Örneğin; trAA ratingi almış bir Türk şirketini, brAA ratingi almış Brezilya merkezli bir şirket ile kıyaslayamıyorsunuz. Yurtiçi ölçekli ve küresel ölçekli derecelendirmelerde, süreç ve metot olarak ise önemli bir fark bulunmuyor. Sadece yurtiçi ölçekli derecelendirme yapıldığında doğal olarak ‘ülke riski’ göz ardı ediliyor. Yurtiçi ölçekli reyting skalamızda Türkiye Cumhuriyeti trAAA olarak derecelendiriliyor. Şirketler de küresel reyting skalasından daha yüksek reyting kategorilerindeler çünkü ülke içinde karşılaştırıldıkları için ülke riskini analize katmıyoruz.”

“Bankalar sonsuza kadar likidite bulamayacak”

Türkiye’de borçlanma piyasasına da değinen Zeynep Holmes, bir şirketin özkaynaktan yapabileceklerinin sınırlı olduğunu belirterek, sadece özkaynağa güvenildiğinde büyümenin frenlendiğini dile getirdi. Türkiye’de şirketlerin borçlanma olayının yeni gelişim gösterdiğini söyleyen Holmes, şöyle devam etti: “Bugün, bankaların finansman gücü hala yüksek. Belli bir büyüklüğe ulaşmış bir şirket istediği bankadan kredi alabiliyor. Ancak GDP artıkça finansman gereği de artıyor. Ama süreçte şöyle bir yere gelmek üzereyiz; bankalar sonsuza kadar likidite bulamayacak. Bu ufukta göründü. Bankalar da şirketler de bunun farkında. Yüzde 3 büyüdük diye üzülürken, Avrupa’da yüzde 1 büyüme iyi sayılıyor. Büyüme trendi devam ettiği sürece kaynak gereği artacak. Bankalar ne kadar kaynak bulacak?.. Dolayısıyla şirketler yavaş yavaş tahvil konseptine açılıyor, bu konuda bilinçlenme başladı.”

 “Rating, büyük şirketlerin lüks bir aracı değil”

Türk şirketlerin ratinge bakış açısını değerlendiren S&P Türkiye Bölge Müdürü Zeynep Holmes, ratinglerin özellikle borç ihraçlarına verildiğini ve bunun Türkiye’de yeni bir konsept olduğuna işaret ederek, şirketler için rating bilincinin yeni yeni yerleştiğini söyledi. Holmes, “Türkiye’de rating sanki daha büyük şirketlerin lüks bir aracıymış gibi algılanabiliyor. Ratingler bir piyasanın gelişmesinde çok önemli. Rating, piyasa geliştikten sonra o şirketlere lüks bir araç olarak verilen bir şey değil. Buradaki çabalarımız sonrasında bu bilincin arttığını görmek bizim için sevindirici. Ama bu konuda hala almamız gereken yol var” diye konuştu.
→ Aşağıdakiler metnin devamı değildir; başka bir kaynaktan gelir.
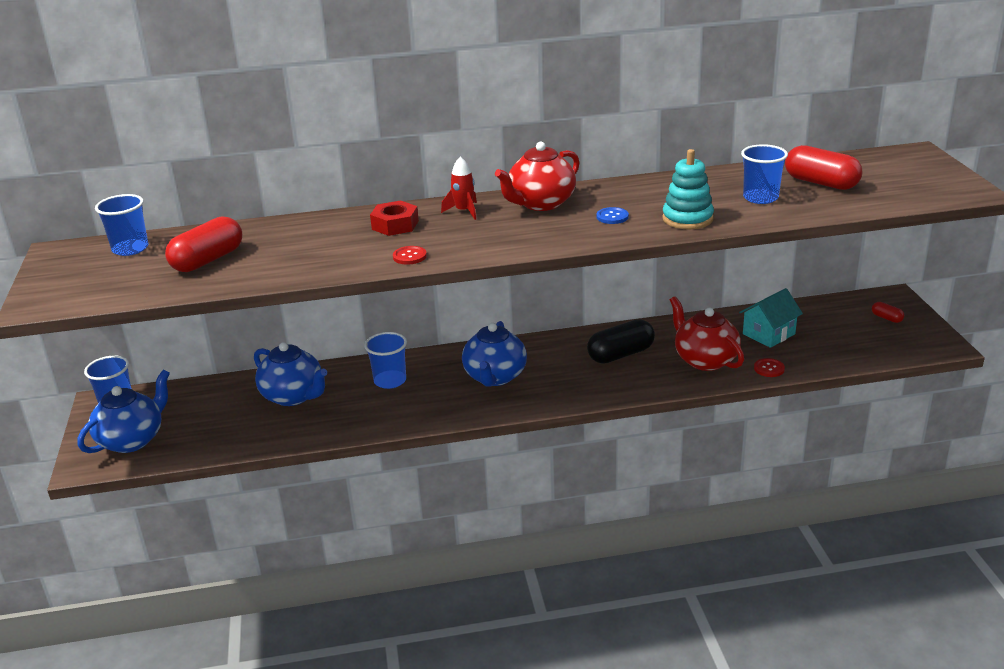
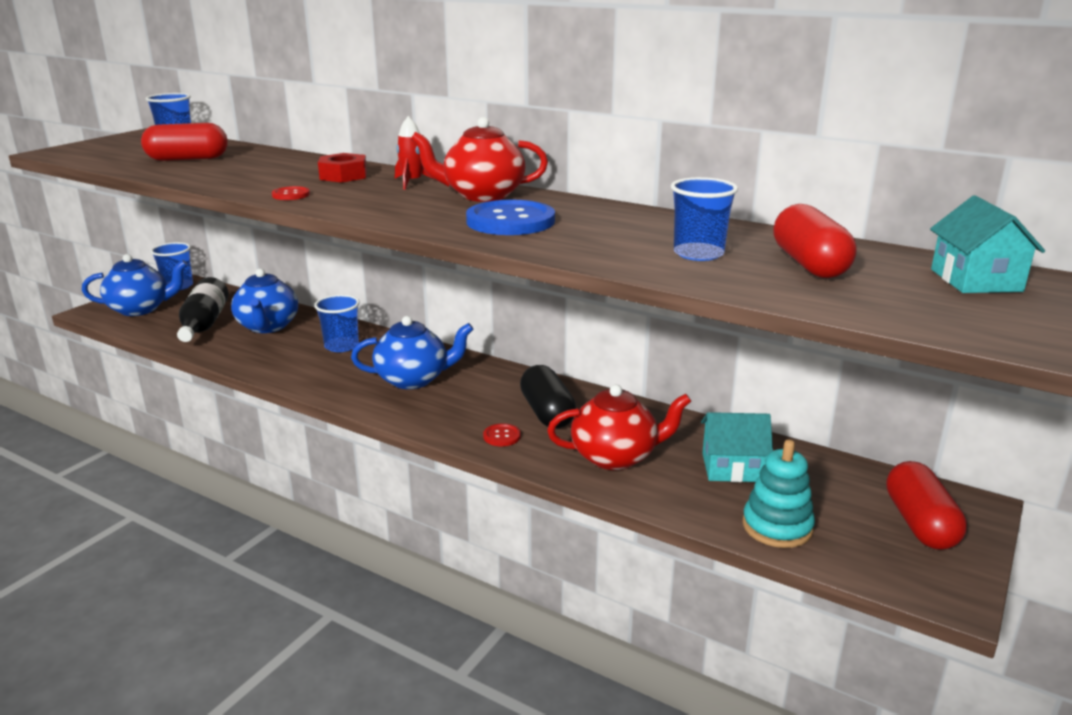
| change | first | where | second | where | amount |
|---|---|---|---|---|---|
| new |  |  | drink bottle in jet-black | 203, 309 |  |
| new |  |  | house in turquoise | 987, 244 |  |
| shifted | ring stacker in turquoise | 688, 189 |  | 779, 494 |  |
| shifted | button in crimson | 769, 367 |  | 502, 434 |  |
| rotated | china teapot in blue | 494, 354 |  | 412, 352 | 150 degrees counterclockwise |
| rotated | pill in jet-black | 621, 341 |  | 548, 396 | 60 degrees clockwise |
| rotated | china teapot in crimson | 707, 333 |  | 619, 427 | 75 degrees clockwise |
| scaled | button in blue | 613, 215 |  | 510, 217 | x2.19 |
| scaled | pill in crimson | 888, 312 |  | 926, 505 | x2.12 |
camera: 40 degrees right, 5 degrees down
“S&P Türkiye, önemli ofislerimizden biri olacak”

Banka kökenli biri olarak son 20 yıldır gelişmekte olan ülkelerde çalıştığını ve ‘pazarın uzağında değil, tam içinde olunması gerektiği’ tecrübesini edindiğini paylaşan Zeynep Holmes, “Türkiye’de başarılı iki yıl geçirdik. Buraya gelmemizin iyi bir karar olduğunu gördük ve kalmak da istiyoruz. Son 15 ayda ratinglerimiz iki katına çıktı. Şu an şirket bazında baktığımızda 10 tane açık ratingimiz var. Burada daha da büyümek istiyoruz. Uzun vadede Türkiye’nin dünya çapında büyük ve güçlü bir ekonomi olacağına inanıyorum. S&P Türkiye de bizim dünyadaki sayılı ve önemli ofislerimizden biri olacak” dedi.